Im Übrigen seien die Exzesse nichts Neues, „das hat es vor 40 Jahren auch schon gegeben." Jetzt aber seien da die sozialen Netzwerke, mit denen sich „vier Hansel" Aufmerksamkeit verschafften.

Das sehen die Initiatoren der schwarzen Flaggen freilich anders, sie verbitten sich auch den Vorwurf, dass sie gegen den Tourismus an sich seien. Die Kritik an der Polizei klingt aber ganz ähnlich. Die Ordnungshüter seien völlig überfordert. Wenn man nachts anrufe, heiße es nur lapidar, dass eine Streife geschickt werde, so Servera. „Wenn die Polizei dann wirklich kommt, dann fährt der Streifenwagen einfach nur vorbei."

Und nicht nur das: Beschwerden auf der Facebook-Seite der Orts­polizei seien unbearbeitet und unbeantwortet einfach gelöscht worden – Belege haben die Anwohner auf ihrer eigenen Facebook-Seite in Form von Screenshots veröffentlicht. Die Polizei entschuldigte sich schließlich und verwies auf „technische Probleme" beim Start der Seite.

Zuständig ist in diesem Fall die Gemeinde Llucmajor, zu der Arenal als östlicher Teil der Playa de Palma gehört. Während Palmas Stadtverwaltung im größeren, westlichen Teil zu Saisonbeginn eine alte Verordnung gegen Saufgelage reaktiviert und erweitert hat und mit teuren Knöllchen droht, gibt es in Arenal ein verwaltungstechnisches Problem. Die eigentlich für diese Saison geplanten Benimmregeln sind noch immer nicht verabschiedet.
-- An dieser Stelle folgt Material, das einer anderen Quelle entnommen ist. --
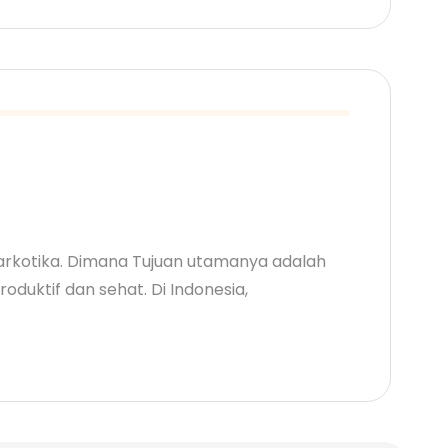
rkotika. Dimana Tujuan utamanya adalah
duktif dan sehat. Di Indonesia,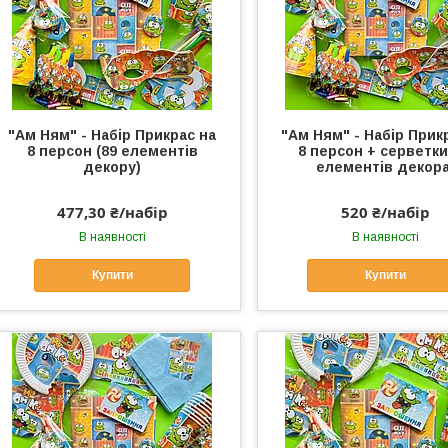
"Ам Ням" - Набір Прикрас на
"Ам Ням" - Набір Прик
8 персон (89 елементів
8 персон + серветки
декору)
елементів декора
477,30 ₴/набір
520 ₴/набір
В наявності
В наявності
Купити
Купити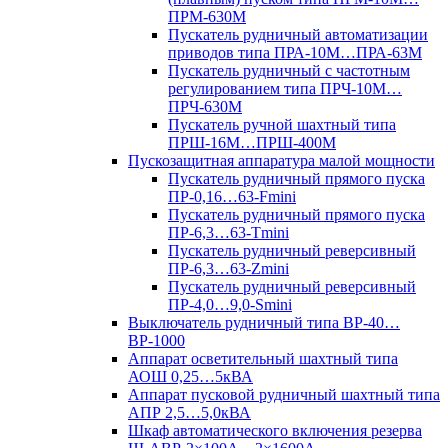
ПРМ-630М
Пускатель рудничный автоматизации
приводов типа ПРА-10М…ПРА-63М
Пускатель рудничный с частотным
регулированием типа ПРЧ-10М…
ПРЧ-630М
Пускатель ручной шахтный типа
ПРШ-16М…ПРШ-400М
Пускозащитная аппаратура малой мощности
Пускатель рудничный прямого пуска
ПР-0,16…63-Fmini
Пускатель рудничный прямого пуска
ПР-6,3…63-Tmini
Пускатель рудничный реверсивный
ПР-6,3…63-Zmini
Пускатель рудничный реверсивный
ПР-4,0…9,0-Smini
Выключатель рудничный типа ВР-40…
ВР-1000
Аппарат осветительный шахтный типа
АОШ 0,25…5кВА
Аппарат пусковой рудничный шахтный типа
АПР 2,5…5,0кВА
Шкаф автоматического включения резерва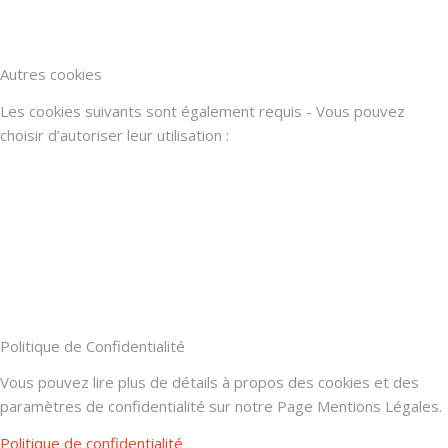
Autres cookies
Les cookies suivants sont également requis - Vous pouvez
choisir d’autoriser leur utilisation :
Politique de Confidentialité
Vous pouvez lire plus de détails à propos des cookies et des
paramètres de confidentialité sur notre Page Mentions Légales.
Politique de confidentialité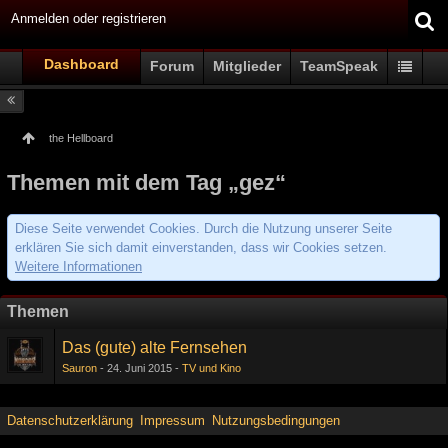
Anmelden oder registrieren
Dashboard
Forum
Mitglieder
TeamSpeak
the Hellboard
Themen mit dem Tag „gez“
Diese Seite verwendet Cookies. Durch die Nutzung unserer Seite
erklären Sie sich damit einverstanden, dass wir Cookies setzen.
Weitere Informationen
Themen
Das (gute) alte Fernsehen
Sauron
24. Juni 2015
TV und Kino
Datenschutzerklärung
Impressum
Nutzungsbedingungen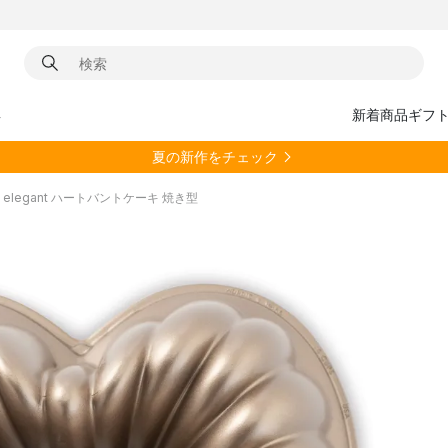
具
新着商品
ギフ
夏の新作をチェック
are elegant ハートバントケーキ 焼き型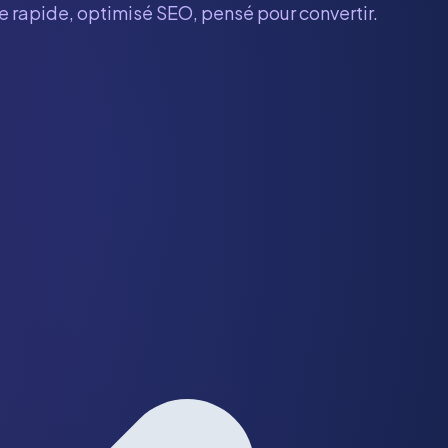
te rapide, optimisé SEO, pensé pour convertir.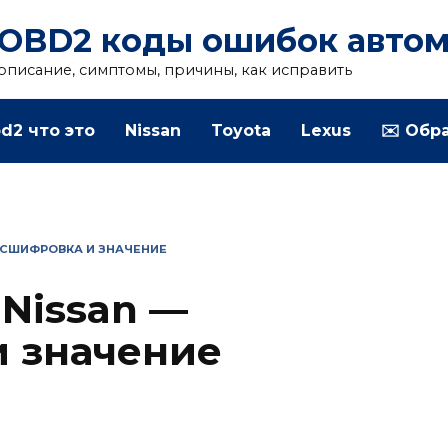
OBD2 коды ошибок авто
описание, симптомы, причины, как исправить
d2 что это
Nissan
Toyota
Lexus
✉️ Обр
АСШИФРОВКА И ЗНАЧЕНИЕ
Nissan —
 значение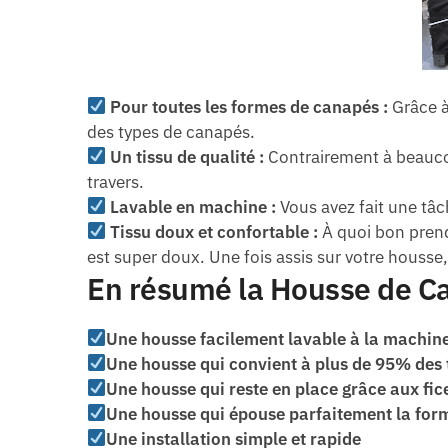
Pour toutes les formes de canapés :
Grâce à
des types de canapés.
Un tissu de qualité :
Contrairement à beaucou
travers.
Lavable en machine :
Vous avez fait une tâc
Tissu doux et confortable :
À quoi bon prend
est super doux. Une fois assis sur votre housse,
En résumé la Housse de Ca
Une housse facilement lavable à la machin
Une housse qui convient à plus de 95% des
Une housse qui reste en place grâce aux fice
Une housse qui épouse parfaitement la for
Une installation simple et rapide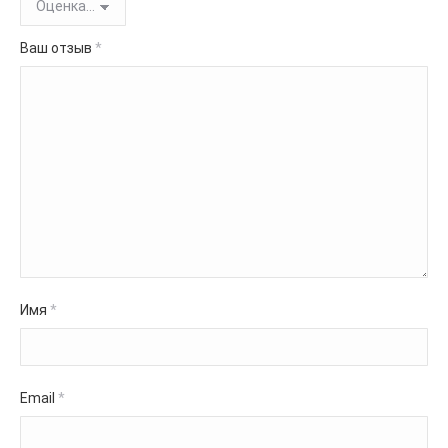
Ваш отзыв
*
Имя
*
Email
*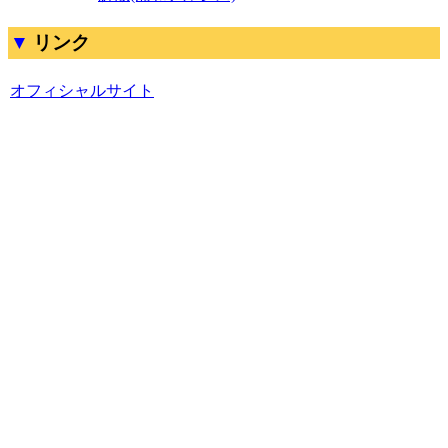
リンク
オフィシャルサイト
Gemeindesprecher Miquel Serra verweist auf juristische Bedenken im Rathaus von Llucmajor, nachdem die frühere Verordnung in Palma gerichtlich einkassiert worden war – ähnliche Probleme wolle man vermeiden. Der Gesetzestext werde noch mal geprüft, ein Datum für die Verabschiedung gebe es nicht. Und da die Verordnung nicht von einem Tag auf den anderen in Kraft treten könne, werde sie letztendlich erst kommende Saison angewandt werden, so Serra.

Statt nur nach dem Eingreifen der Ordnungshüter zu rufen, müssten aber auch Hote­liers und Reisever­anstalter ihre Verantwortung wahrnehmen, kritisiert Servera. Einerseits gibt es da seit einigen Wochen die Initiative PalmaBeach von Unternehmern, die das Ekel-Image loswerden und die Playa de Palma als Destination für Qualitätstourismus stärken wollen. Viele Hoteliers haben in ihre Häuser investiert, die Zahl der Sterne steigt. Andererseits seien zu viele Hoteliers weiterhin auf der Billigschiene unterwegs und wiesen die Partyurlauber trotz Beschwerden nicht in ihre Schranken, meint Monterrosa.

Die Anwohnerin verabschiedet sich zum Einkaufen, zeigt auf dem Weg noch auf die Einfahrt zu ihrer Tiefgarage, „die schwimmt manchmal regelrecht vor Körperausscheidungen aller Art." Im Supermarkt könne sie wahrscheinlich wieder beobachten, wie sich die jungen Urlauber für die nächste Partynacht eindeckten, meint Monterrosa – falls noch etwas da sei. „Die Regale mit dem billigen Alkohol sind meistens völlig ausgeräumt."